:: Records supplied

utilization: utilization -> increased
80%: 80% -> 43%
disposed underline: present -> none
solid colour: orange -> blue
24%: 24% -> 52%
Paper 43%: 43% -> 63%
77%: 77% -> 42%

::::
:: Records supplied

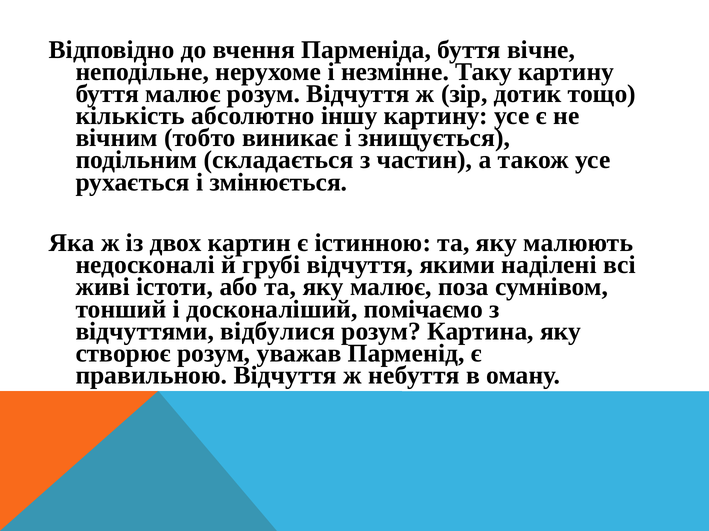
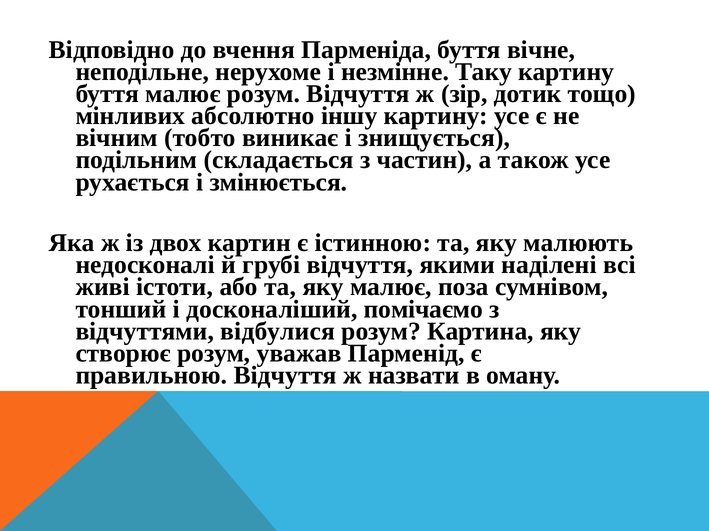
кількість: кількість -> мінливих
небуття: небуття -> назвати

::::

Work to complete: List the records above as a numbered list, beginning with the line that contains "utilization: utilization -> increased" and running through the line that contains "77%: 77% -> 42%", with both of those lines included and any blank lines omitted.

Full output:
1. utilization: utilization -> increased
2. 80%: 80% -> 43%
3. disposed underline: present -> none
4. solid colour: orange -> blue
5. 24%: 24% -> 52%
6. Paper 43%: 43% -> 63%
7. 77%: 77% -> 42%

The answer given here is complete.